Stefan Bengtsson, the rector at Chalmers University of Technology, said that the change would mean as many as 400 to 500 doctoral students, many of whom have built up considerable expertise, might be unable to stay in Sweden.

“This makes for an uncertain future for those from outside of Europe who have applied to come to Sweden for an academic career, which is cause for great concern and disappointment among those who came here under other circumstances,” he told The Local. “Some of them may, of course, feel like they’ve been conned

But what was even more worrying, he said, would be the impact the change to the law might have in the longer term. 

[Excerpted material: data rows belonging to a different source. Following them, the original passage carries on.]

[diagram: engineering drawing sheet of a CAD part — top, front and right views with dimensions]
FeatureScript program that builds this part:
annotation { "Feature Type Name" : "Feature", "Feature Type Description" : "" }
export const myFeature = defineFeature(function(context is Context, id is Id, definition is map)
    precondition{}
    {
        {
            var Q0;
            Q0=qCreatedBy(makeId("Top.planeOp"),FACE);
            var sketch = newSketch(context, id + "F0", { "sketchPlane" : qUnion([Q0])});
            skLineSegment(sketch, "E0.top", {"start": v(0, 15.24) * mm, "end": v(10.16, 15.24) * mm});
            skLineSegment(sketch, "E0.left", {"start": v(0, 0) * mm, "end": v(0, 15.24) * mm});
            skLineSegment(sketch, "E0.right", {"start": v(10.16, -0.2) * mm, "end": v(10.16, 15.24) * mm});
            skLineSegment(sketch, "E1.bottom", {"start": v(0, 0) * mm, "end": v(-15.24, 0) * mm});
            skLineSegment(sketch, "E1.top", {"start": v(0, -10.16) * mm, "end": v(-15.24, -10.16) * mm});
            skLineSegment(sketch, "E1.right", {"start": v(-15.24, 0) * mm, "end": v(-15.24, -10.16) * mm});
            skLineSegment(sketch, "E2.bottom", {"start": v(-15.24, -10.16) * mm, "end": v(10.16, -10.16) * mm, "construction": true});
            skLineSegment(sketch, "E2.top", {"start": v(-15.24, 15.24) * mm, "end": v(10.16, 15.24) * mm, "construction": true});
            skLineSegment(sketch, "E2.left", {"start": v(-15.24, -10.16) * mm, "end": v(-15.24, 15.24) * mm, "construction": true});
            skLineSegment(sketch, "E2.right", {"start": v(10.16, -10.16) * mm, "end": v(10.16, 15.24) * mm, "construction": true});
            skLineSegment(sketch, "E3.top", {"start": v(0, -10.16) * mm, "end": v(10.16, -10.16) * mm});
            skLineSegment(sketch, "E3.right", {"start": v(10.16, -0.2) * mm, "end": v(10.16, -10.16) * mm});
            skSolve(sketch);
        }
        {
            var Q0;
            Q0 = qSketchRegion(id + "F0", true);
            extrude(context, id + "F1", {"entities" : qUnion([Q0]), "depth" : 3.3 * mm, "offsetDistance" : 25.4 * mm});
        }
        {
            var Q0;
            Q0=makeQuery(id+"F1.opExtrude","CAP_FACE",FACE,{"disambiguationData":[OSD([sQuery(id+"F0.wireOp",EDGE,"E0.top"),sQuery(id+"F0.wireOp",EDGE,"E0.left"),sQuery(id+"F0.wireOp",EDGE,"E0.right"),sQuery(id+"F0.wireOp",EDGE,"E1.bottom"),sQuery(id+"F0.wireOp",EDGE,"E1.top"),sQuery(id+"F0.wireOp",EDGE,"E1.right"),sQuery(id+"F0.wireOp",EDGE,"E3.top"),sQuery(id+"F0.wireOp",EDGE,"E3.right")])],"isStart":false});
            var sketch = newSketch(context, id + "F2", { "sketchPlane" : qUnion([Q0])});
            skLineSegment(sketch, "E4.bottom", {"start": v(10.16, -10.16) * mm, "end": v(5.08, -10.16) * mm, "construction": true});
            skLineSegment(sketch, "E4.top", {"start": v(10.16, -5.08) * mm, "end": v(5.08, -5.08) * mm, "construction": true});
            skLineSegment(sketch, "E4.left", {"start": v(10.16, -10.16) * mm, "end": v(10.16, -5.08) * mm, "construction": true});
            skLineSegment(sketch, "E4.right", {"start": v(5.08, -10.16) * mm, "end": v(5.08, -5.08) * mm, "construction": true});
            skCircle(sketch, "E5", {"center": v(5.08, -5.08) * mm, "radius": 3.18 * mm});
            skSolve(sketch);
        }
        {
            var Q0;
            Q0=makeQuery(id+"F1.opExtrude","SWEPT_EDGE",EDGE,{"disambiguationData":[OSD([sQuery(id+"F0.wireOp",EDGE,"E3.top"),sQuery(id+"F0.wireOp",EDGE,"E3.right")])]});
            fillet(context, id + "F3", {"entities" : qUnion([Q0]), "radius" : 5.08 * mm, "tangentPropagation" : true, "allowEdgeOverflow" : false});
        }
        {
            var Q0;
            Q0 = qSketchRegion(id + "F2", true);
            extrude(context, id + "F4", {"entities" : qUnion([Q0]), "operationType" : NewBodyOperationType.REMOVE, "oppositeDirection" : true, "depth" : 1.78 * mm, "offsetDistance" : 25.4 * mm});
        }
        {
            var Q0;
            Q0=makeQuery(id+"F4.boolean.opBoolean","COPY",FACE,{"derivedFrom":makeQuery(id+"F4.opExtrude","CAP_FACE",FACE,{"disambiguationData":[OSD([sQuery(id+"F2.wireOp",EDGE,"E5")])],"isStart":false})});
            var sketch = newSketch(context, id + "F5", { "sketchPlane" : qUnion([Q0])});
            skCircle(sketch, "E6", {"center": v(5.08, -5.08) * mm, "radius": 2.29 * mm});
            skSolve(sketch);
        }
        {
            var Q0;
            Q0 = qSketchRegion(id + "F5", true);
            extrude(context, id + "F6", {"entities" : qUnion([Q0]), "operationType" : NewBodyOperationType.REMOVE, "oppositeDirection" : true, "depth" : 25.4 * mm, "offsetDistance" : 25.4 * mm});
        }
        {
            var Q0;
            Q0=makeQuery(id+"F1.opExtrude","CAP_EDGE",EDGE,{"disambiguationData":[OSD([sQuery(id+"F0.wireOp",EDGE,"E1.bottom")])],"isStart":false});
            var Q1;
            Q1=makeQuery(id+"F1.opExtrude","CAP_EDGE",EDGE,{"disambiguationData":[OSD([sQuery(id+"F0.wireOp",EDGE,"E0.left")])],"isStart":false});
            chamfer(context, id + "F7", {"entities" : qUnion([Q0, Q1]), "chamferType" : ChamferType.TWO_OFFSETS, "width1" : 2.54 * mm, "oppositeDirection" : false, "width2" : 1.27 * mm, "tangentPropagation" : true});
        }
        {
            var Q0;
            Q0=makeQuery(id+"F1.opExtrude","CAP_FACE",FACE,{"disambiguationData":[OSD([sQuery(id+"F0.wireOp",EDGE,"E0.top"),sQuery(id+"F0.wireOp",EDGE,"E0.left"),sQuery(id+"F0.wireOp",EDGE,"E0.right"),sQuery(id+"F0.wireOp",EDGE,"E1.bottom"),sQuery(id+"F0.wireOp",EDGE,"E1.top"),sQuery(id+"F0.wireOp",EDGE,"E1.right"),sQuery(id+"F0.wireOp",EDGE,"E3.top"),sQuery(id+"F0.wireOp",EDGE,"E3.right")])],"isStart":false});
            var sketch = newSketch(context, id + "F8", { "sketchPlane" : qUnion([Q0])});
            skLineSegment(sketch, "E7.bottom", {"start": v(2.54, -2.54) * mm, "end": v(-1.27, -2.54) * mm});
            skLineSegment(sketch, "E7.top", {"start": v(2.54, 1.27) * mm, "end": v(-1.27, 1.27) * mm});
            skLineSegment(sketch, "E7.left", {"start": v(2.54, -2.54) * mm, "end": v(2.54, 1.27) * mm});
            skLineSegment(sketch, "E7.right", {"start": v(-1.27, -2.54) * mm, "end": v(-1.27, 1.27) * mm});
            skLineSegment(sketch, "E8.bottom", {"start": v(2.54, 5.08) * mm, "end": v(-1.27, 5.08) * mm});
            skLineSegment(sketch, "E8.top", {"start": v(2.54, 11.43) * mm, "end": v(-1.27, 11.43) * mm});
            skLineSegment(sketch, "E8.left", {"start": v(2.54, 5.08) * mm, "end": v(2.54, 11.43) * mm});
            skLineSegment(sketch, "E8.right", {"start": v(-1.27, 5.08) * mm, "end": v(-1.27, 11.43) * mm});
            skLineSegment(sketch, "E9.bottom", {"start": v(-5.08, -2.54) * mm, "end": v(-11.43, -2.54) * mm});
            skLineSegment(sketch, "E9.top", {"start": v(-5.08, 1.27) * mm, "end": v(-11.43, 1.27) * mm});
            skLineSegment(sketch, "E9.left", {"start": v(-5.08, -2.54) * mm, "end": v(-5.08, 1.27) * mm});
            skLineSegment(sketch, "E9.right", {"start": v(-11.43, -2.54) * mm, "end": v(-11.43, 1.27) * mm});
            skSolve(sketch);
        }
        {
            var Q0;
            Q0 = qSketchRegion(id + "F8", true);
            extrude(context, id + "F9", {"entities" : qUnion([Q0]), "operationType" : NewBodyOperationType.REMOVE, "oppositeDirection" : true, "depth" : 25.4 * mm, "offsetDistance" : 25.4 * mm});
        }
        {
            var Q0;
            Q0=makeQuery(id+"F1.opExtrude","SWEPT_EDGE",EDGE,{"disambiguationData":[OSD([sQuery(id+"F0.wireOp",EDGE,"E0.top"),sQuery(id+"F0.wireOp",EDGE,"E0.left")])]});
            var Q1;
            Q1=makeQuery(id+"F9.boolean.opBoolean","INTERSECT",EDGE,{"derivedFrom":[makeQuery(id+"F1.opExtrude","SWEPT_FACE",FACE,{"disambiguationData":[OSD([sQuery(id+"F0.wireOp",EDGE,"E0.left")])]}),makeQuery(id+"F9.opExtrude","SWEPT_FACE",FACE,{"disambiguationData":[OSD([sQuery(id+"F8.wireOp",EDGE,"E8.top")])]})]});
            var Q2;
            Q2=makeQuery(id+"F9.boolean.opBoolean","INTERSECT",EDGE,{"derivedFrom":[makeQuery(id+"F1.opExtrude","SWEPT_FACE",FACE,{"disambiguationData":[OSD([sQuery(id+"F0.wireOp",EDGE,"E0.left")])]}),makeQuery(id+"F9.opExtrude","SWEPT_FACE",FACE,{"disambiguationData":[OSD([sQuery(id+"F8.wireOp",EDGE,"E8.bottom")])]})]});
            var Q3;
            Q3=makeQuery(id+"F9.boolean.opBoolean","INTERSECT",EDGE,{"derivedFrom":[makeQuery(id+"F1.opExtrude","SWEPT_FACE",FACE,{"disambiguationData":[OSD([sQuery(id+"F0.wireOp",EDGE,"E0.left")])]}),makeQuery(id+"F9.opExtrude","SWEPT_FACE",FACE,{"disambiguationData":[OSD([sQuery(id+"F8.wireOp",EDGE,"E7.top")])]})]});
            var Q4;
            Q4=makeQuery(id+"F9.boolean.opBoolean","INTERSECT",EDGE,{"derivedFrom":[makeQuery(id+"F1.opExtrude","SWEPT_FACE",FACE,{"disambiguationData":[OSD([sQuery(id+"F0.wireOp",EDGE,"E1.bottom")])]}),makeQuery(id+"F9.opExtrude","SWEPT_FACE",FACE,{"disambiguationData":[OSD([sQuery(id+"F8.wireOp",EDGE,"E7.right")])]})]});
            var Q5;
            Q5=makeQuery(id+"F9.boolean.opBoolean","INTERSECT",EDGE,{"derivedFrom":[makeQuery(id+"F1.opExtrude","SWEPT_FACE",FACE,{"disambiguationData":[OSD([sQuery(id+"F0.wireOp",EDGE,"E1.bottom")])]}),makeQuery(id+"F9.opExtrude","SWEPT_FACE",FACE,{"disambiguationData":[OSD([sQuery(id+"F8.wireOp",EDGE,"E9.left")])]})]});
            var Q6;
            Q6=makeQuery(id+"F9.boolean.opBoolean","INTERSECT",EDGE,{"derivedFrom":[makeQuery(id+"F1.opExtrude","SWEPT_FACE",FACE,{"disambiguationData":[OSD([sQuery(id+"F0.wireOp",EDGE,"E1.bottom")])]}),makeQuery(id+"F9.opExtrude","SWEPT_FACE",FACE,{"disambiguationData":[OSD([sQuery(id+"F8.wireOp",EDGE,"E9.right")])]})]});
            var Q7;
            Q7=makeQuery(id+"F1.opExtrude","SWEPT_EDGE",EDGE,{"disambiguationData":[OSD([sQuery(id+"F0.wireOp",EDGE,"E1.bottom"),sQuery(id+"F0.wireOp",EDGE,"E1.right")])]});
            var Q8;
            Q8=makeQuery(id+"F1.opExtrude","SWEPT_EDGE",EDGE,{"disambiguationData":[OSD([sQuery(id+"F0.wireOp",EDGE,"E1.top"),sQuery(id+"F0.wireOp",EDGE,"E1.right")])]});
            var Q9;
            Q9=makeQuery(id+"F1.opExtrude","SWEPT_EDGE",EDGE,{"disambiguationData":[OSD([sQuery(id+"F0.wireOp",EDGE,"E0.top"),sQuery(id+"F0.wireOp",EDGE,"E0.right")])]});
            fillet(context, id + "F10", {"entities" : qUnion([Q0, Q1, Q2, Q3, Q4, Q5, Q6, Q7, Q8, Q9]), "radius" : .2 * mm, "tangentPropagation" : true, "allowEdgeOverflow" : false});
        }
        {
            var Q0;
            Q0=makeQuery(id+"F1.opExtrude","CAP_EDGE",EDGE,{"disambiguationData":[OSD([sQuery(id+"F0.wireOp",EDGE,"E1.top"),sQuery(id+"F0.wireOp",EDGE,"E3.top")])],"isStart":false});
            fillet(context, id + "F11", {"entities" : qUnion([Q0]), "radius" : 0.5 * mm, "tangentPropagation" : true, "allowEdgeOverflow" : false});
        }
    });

“This change to the law could contribute to giving Sweden a bad reputation. This will create difficulties in recruiting internationally and damage our long-term skills supply.”


At Lund University, the majority of doctoral students in the science and technical faculties are from outside Europe, while Söderbergh Widding, who is also vice chancellor at Stockholm University, estimated that about half of doctoral students were international. 

Söderbergh Widding told the TT newswire that the change was “a devastating death blow”, which put to waste a “previously hard-won battle to make it possible for doctoral students to obtain a permanent residency permit after four years of studies”. 

She said in her letter that the change contradicted the research policy proposition from December 2020, which stated that the “number of foreign doctoral students who stay in Sweden should increase”, and said that giving residency to doctoral students was a good way to increase this.  

Ole Petter Ottersen, the rector of the elite Karolinska medical university, told the newswire that he thought the change in residency laws would damage Swedish competitiveness. 

“This is not good for Sweden. This will damage our ability to attract and recruit talent from other countries. For a country that lies on the periphery, the goal should be to make it easier, not harder, to recruit competence.”